O Senado aprovou regra rigorosa para a indicação de dirigentes de empresas estatais, e foi agendada para agosto a primeira privatização da era Temer – a da distribuidora goiana de energia Celg.

O Ministério da Indústria e Comércio anunciou que pedirá ingresso nas negociações do Acordo Internacional de Comércio de Serviços (Tisa, na sigla em inglês), que envolve 23 países, entre eles Estados Unidos, México e Canadá, além dos integrantes da União Europeia. A medida representa um extraordinário avanço para a abertura econômica do Brasil.

Às realizações nos campos econômico e fiscal somam-se avanços no campo internacional. Temer foi convidado pelo primeiro-ministro da Índia para a reunião do Brics em outubro, um reconhecimento explícito de sua legitimidade como presidente da República.

No campo midiático, uma série de entrevistas dadas por Temer repercutiu positivamente e contribuiu para consolidar sua imagem.

Na quinta-feira, 23, em um gesto inédito na diplomacia brasileira, Temer recebeu mais de 50 embaixadores de países predominantemente muçulmanos com um jantar no Palácio do Jaburu para comemorar o encerramento do ramadã.

No evento, o embaixador da Palestina, decano dos embaixadores de países árabes em Brasília, destacou a solidez das instituições brasileiras e a condução do processo político.

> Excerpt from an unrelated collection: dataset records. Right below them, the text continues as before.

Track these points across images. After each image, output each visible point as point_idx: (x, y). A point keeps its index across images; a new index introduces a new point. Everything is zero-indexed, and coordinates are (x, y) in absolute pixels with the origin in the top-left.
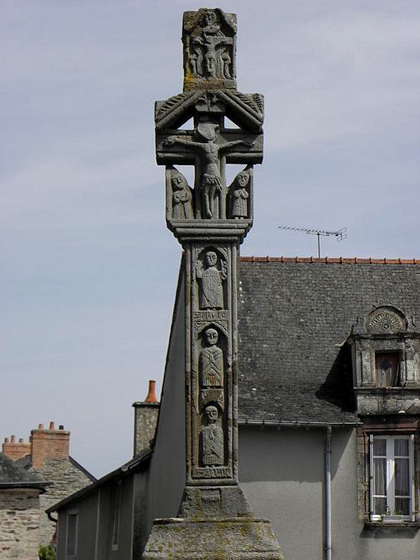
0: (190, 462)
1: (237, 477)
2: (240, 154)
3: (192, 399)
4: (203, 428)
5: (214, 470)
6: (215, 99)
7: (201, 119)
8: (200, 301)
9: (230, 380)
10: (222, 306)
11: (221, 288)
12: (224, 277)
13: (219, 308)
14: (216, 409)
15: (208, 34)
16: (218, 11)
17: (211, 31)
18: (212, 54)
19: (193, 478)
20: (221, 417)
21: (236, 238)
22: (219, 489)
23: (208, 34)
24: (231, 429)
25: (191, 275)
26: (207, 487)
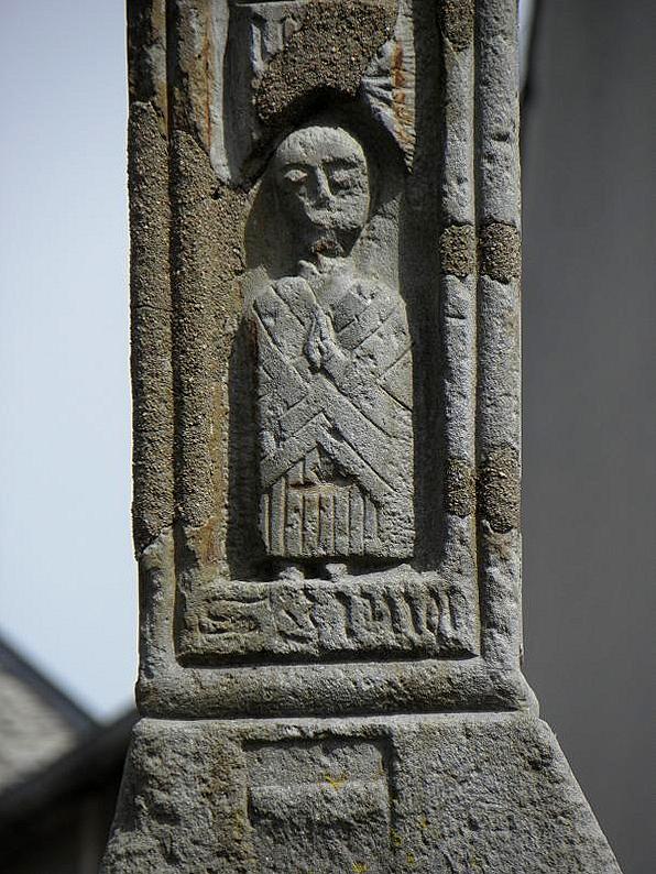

A presença de expressivo número de diplomatas no jantar foi mais uma chancela internacional ao governo Temer.

Na área do combate à corrupção, a operação Custo Brasil atingiu em cheio o PT, envolvido em mais um escândalo que, desta vez, alcançou uma das mais importantes defensoras da presidente afastada Dilma Rousseff no Senado, Gleisi Hoffmann, mulher do ex-ministro Paulo Bernardo, preso na quinta-feira.

Como nem tudo é perfeito, o PMDB continua pressionado por novas delações que virão a público em breve, o que indica que o Brasil continuará respirando um clima paradoxal, ao misturar avanços na agenda econômica e incertezas no campo político.

Uma coisa é certa: as instituições estão funcionando, e o novo governo não está paralisado pela crise política. Ganha terreno nos campos fiscal e econômico, o que até há bem pouco tempo parecia tarefa impossível.

No momento em que escrevo, o governo começava a definir a nova meta fiscal de 2017, o que se concluirá até o fim desta semana. O projeto da Lei de Diretrizes Orçamentárias (LDO), encaminhado em abril pela presidente afastada Dilma Rousseff, fixava em zero o esforço fiscal do governo central (Tesouro Nacional, Previdência Social e Banco Central) para o próximo ano. Mas previa que a equipe econômica pudesse abater o equivalente a R$ 65 bilhões, ou 0,96% do PIB, desse resultado por frustração de receitas (R$ 42 bilhões) e preservação de gastos essenciais (R$ 23 bilhões). Agora, estima-se que o déficit possa chegar a R$ 140 bilhões.


¹Murillo de Aragão: Advogado, mestre em Ciência Política e Doutor em Sociologia pela UnB. Autor de dezenas de artigos e estudos políticos, entre eles o livro “Reforma Política: o Debate Inadiável”. Escreve nos jornais O Estado de S. Paulo, O Globo e Correio Braziliense. Membro do CDES, da Presidência da República.